[ALERTING] When to notify people
You build a great product. You offer it as a service. You define quality and performance Service Level Agreements (SLA) for your clients. You define Service Level Objectives (SLO) and Service Level Indicators (SLI) to ensure you fulfill your SLAs. You deploy monitoring. You deploy automation.
And now comes the moment for defining your alerting strategy. When do you need to call an engineer to manually intervene? What is really a problem for your system? On what metrics and values should you alert on? As always, one can take several approaches.
Strategy 1: Alert on all the things and optimize for busy work
- Alert on all metrics: Alert when CPU usage > 80%. Alert when error count > 10. Alert when your queue size > 100. Alert when disk latency > 1s. Alert when there are no requests in the last 5 minutes. Alert that your process or container restarted. Alert that an autoscaling event took place. Wonder why important alerts get missed.
- Alert on instant values for spiky metrics: Alert and page the on-call at 7 AM on a Sunday that CPU usage is at 99%. CPU usage decreases to 50% by the time the on-call team reacts. Alert again after 30 minutes when CPU is again at 99%. Wonder why people hate our scheduled jobs.
- Use fixed alerting thresholds: Do you have 1TB of storage? Alert when 900GB are used. Add extra storage and forget to update alerting. Alert the on-call at 7 AM on a Sunday that 900 GBs out of 5 TBs of storage are used. Wonder why people hate on-call.
- No metric aggregation: Do you have 10 VMs? Get 10 separate CPU usage alerts every time load on your system increases. Do you have a service connecting to a database, horizontally scaled to 10 instances? Get 10 database connection alerts when a database issue occurs, one for each service instance. Wonder why engineers avoid on-call.
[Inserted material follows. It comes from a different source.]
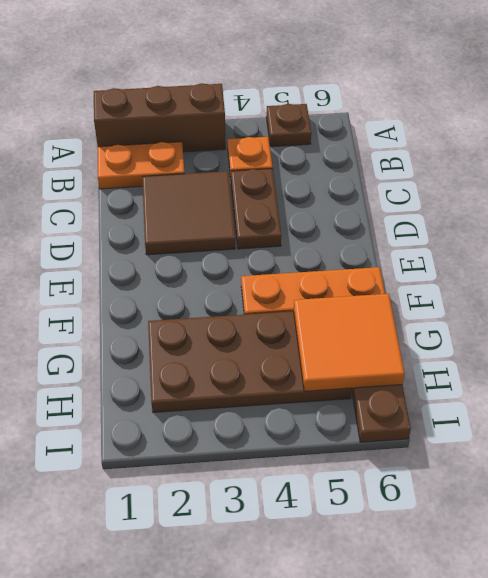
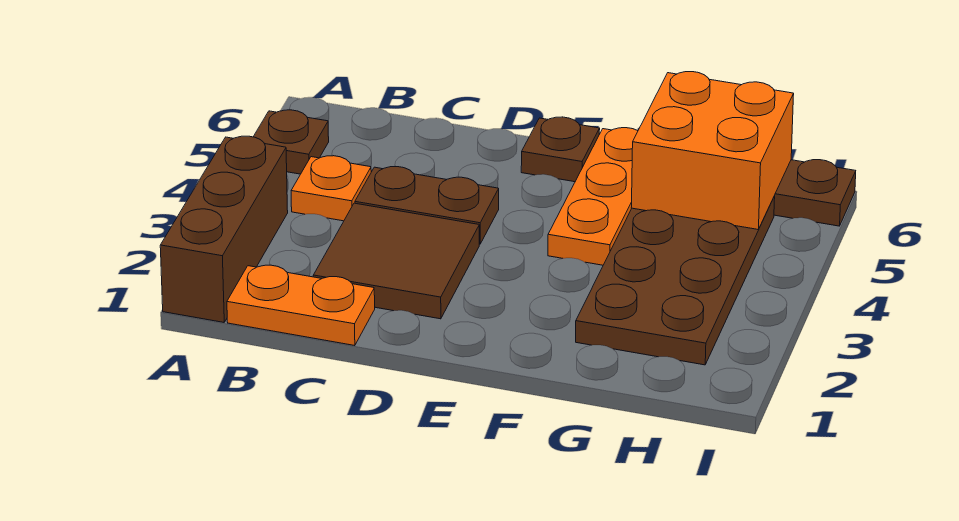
orange plate B1:B2 level 1 -> orange plate B1:C1 level 1
none -> brown plate E6 level 1
orange tile G5:H6 level 2 -> orange brick G5:H6 level 2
- Notify for all alerts: Notify for WARNING alerts, notify for CRITICAL alerts, notify for UNKNOWN alerts. Notify for development and staging environments. Keep the on-call engineers on their toes with constant notification. Wonder why the on-call engineers get desensitized and stop reacting to alerts.
Strategy 2: Alert on the important things and optimize for silence
- Alert on Service Level Indicators: Identify the minimum set of metrics across all your system layers which capture the system’s quality and performance. Alert when those metrics indicate that you are breaching your SLA. Start with metrics closer to the client and work downwards. Alert on client API error rate rather than DB connectivity error rate. Monitor API response time percentiles. Alert when 95'th percentile is over your SLA. When on-call gets notified, there is a 90% chance there is a problem. Wonder at the quick reaction time to pages.
- Aggregate metrics and capture context: Aggregate metrics from different system layers for more accurate alerting. E.g., alert on “response time high and database timings high” rather than “response time high“. For each alert provide additional text-based notifications. The text should contain the context: percentiles, monitoring snapshots, trends. Wonder how your engineers hit the ground running when reacting to alerts.
- Tune alerting levels according to your SLA: Set as CRITICAL or Sev 1 only alerts indicating client impact. For Sev 1 alerts it’s expected that the on-call gets notified and reacts immediately. If something is off but does not impact negatively the customer yet, it can be set as WARNING or Sev 2, and expected that someone will look at it within a couple of hours. Use a less-disruptive notification channel for Sev 2 alerts, like mail. Align alerting levels to your SLA. If you target 99.99 availability, you probably need to set as CRITICAL alerts which can be WARNING for a 99.9 system.
- Optimize for silence: An engineer reacting to a false positive alert still spends time to validate and monitor the alert condition. To reduce false positives, alert on metrics aggregated over time. Alert on increase/decrease rates. Deploy new alerts as WARNING. Monitor their firing rates, and adjust their threshold. Promote them to CRITICAL when you are 90% certain that they will fire only when a production issue occurs. Wonder at the light on-call shifts and high team satisfaction.